### Source text
Re: Extracting TEXT from email
by Anonymous Monk on Apr 30, 2005 at 19:10 UTC

I used Email::MIME, which no one has yet mentioned, to take emails I send from my mobile phone and turn them into Web posts, with plain text and/or JPEG photo. Here is a modified untested version of that code which may suit you purposes:

my $parsed = Email::MIME->new($message) or die "Could not parse email 
+message: $!"; #$message is full text of entire email m\
essage
foreach my $part ($parsed->parts) {
  if ($part->content_type =~ /text\/plain/i) {
    #You have a plain text part
    #Do stuff here with $part->body
  } elsif ($part->content_type =~ /image\/jpeg/i) {
    #You have a JPEG part
    #in $part->body
  } elsif ($part->content_type =~ /text\/html/i) {

    #You have an HTML part
    #in part body
    my $html =   $part->body;
    my $plain_text;
    my $parsed_text = HTML::TokeParser->new(\$html) or die "Cannot rea
+d
message text for parsing and cleaning: $!";
    while (my $token = $parsed_text->get_token) {
      if ($token->[0] eq 'T') {
        # text
        $plain_text .= $token->[1];
      }
    }
#Do stuff with $plain_text extracted from HTML here
  }
}
[download]

Notice the HTML::TokeParser part inside the HTML section. You'll only want to use that if the plain text part is unavailable to you. HTH.

### About this task
In the forum reply on extracting text from email, explain in one to three sentences what the HTML::TokeParser step does and when the poster says to use it.

### Recorded data
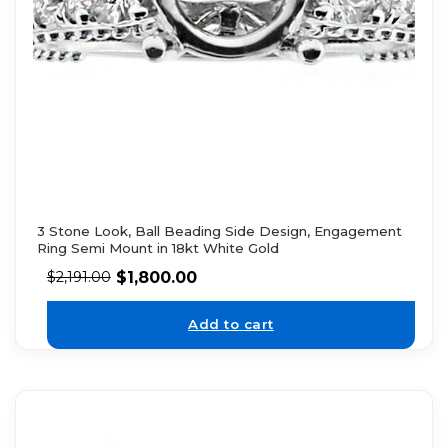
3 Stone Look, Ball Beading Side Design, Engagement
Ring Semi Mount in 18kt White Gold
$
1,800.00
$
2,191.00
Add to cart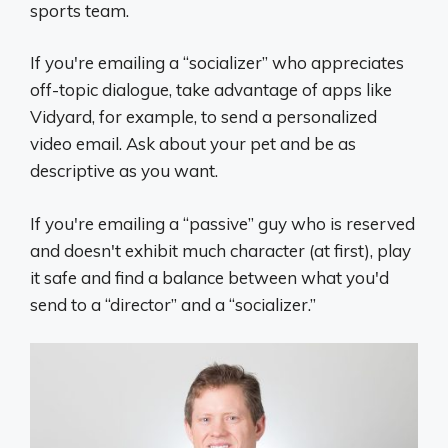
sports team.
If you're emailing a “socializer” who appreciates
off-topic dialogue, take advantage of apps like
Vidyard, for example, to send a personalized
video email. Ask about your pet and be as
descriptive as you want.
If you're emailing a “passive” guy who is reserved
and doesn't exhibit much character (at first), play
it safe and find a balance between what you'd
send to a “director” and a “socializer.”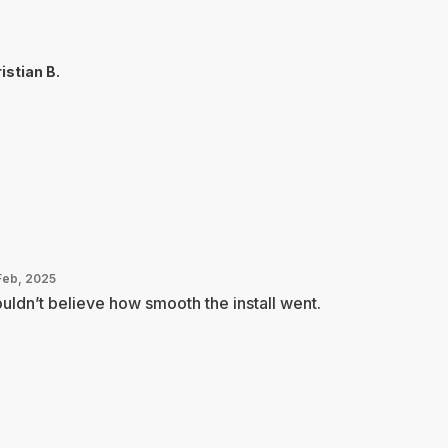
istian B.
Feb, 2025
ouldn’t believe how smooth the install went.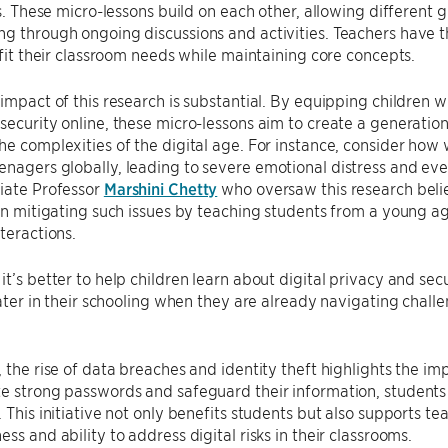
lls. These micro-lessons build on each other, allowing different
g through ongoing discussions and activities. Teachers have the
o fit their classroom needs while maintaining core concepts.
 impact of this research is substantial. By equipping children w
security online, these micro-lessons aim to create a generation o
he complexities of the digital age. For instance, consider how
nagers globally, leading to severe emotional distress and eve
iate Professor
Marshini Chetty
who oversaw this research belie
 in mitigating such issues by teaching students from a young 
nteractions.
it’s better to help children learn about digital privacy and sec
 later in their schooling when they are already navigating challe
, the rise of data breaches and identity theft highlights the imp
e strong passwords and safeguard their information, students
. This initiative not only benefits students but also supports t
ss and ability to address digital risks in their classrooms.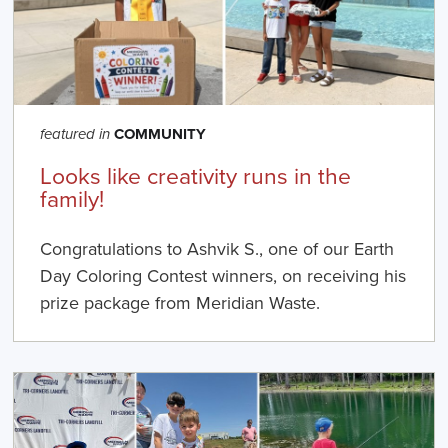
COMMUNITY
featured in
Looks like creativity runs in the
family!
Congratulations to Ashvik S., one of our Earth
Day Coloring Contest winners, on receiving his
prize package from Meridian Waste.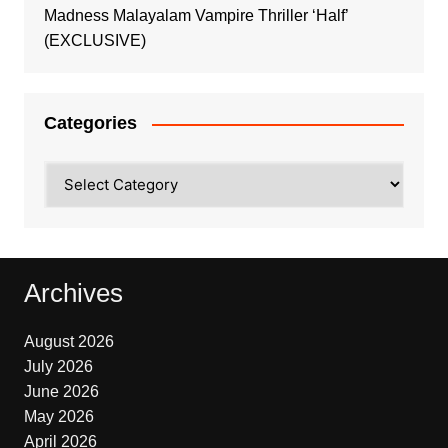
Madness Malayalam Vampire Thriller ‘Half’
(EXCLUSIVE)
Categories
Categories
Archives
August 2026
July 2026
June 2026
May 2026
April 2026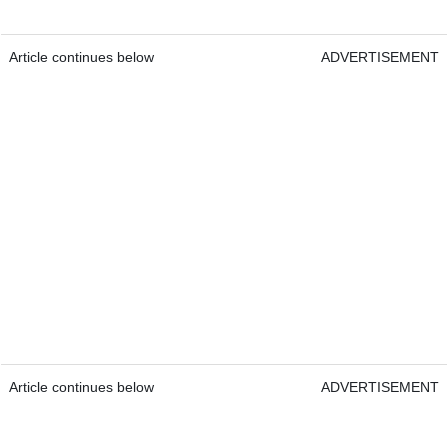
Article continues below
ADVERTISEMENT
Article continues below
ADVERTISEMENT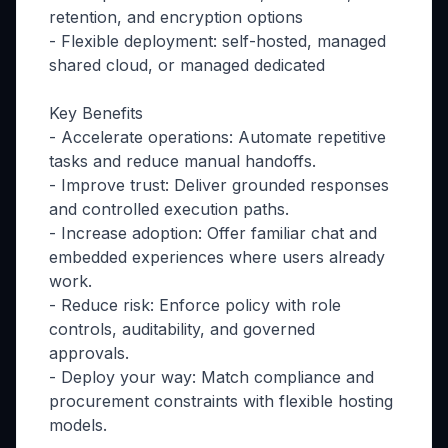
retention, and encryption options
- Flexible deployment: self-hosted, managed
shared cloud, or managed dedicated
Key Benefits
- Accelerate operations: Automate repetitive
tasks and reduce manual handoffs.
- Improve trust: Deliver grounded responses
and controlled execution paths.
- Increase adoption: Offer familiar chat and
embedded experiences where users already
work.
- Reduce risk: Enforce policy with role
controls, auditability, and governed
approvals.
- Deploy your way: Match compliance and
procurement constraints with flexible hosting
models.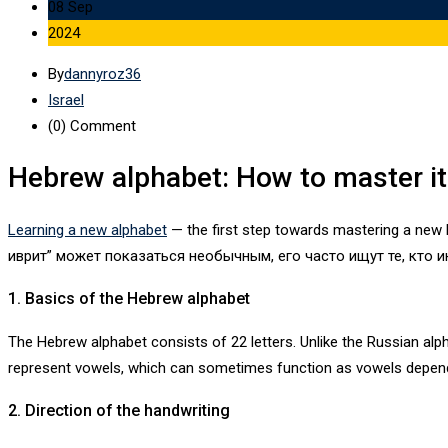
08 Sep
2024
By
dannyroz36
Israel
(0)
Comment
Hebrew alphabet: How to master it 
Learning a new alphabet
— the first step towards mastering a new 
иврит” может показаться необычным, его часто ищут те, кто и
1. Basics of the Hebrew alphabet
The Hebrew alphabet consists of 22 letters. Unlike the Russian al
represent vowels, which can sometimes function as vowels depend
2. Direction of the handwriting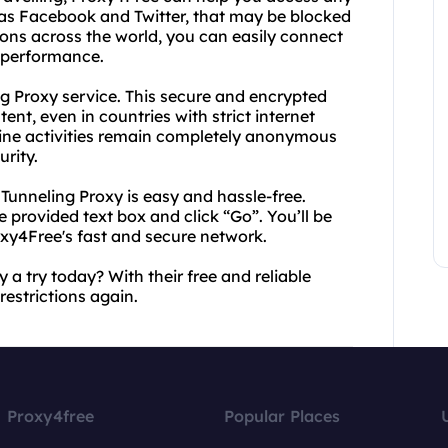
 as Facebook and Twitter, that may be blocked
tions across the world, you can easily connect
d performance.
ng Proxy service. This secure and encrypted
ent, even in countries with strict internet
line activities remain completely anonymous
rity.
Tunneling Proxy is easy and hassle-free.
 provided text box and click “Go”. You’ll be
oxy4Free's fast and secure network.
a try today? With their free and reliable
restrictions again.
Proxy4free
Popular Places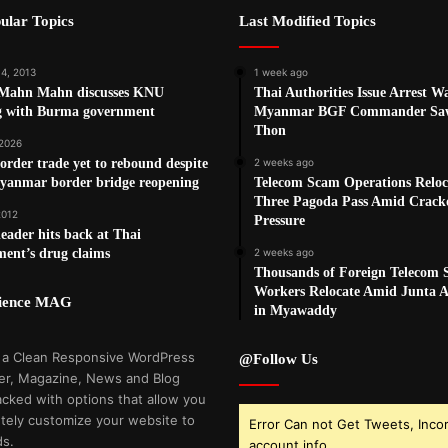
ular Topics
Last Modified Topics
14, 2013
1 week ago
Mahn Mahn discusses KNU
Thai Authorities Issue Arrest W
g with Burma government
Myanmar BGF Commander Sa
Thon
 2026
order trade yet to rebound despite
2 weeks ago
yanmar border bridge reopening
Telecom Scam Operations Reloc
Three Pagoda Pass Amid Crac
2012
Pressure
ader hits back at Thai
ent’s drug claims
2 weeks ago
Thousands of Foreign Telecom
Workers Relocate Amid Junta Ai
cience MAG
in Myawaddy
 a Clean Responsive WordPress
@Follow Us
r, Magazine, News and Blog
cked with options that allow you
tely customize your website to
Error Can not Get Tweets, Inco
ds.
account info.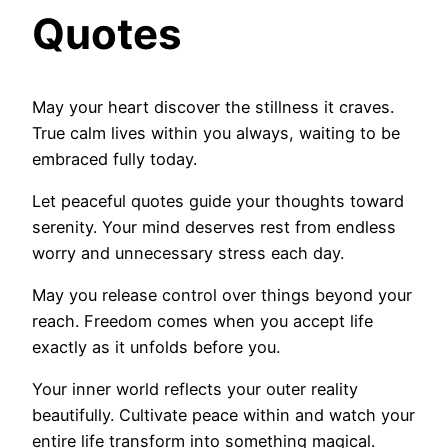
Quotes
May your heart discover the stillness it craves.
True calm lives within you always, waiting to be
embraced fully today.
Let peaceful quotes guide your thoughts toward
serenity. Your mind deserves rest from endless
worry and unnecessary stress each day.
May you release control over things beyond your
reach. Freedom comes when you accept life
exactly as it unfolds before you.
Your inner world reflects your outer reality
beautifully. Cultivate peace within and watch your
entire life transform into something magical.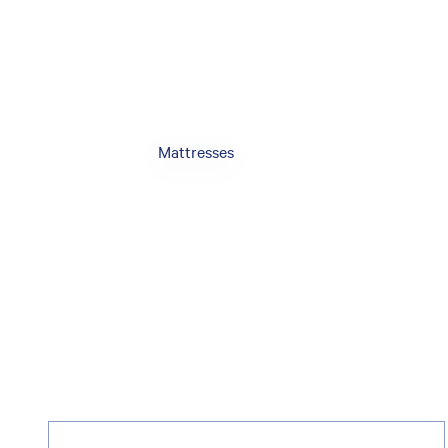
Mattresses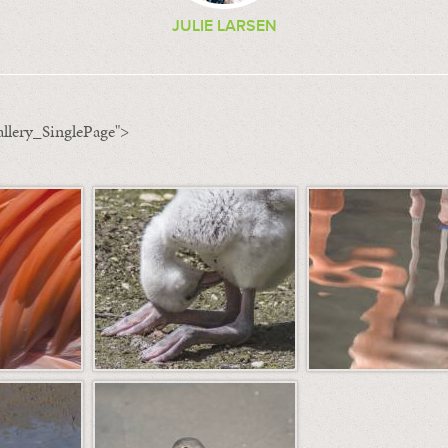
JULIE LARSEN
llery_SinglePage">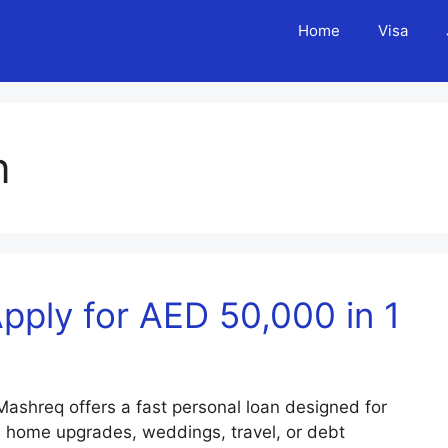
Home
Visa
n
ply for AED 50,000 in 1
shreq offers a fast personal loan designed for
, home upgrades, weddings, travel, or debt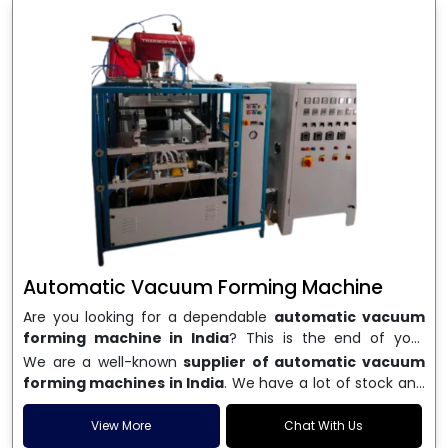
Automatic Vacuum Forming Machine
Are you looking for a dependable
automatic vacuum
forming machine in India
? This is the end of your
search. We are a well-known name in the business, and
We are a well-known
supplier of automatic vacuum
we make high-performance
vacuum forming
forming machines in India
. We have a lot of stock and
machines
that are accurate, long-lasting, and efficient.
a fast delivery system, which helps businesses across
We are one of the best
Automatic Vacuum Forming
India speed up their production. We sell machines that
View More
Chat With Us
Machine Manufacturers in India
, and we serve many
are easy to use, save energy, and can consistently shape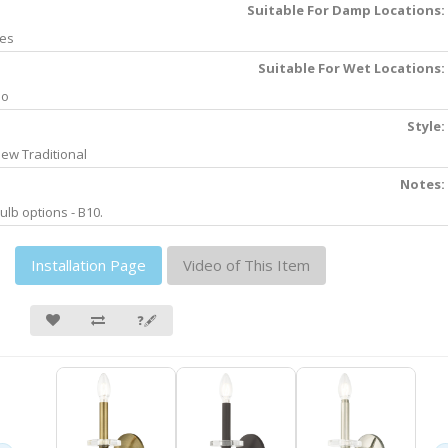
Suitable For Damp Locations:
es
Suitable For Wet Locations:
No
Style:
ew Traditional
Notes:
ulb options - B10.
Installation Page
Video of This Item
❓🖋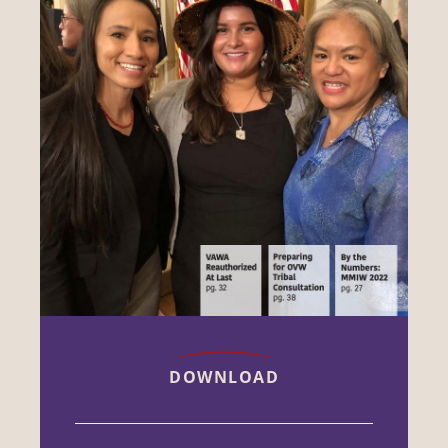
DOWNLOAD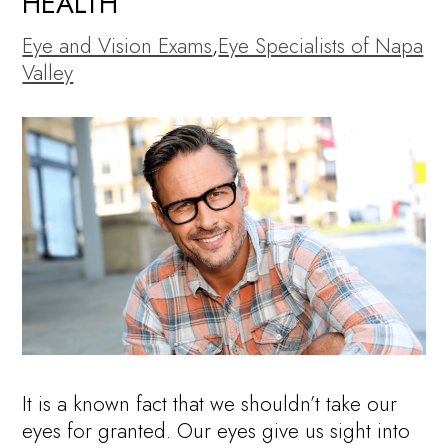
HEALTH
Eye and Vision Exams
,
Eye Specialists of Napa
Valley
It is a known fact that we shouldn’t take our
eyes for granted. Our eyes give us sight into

### Solution below
It goes through the HTML part token by token and adds only the text tokens, the ones marked 'T', to $plain_text. This gives the plain text extracted from the HTML. The poster says you'll only want to use it if the plain text part is unavailable to you.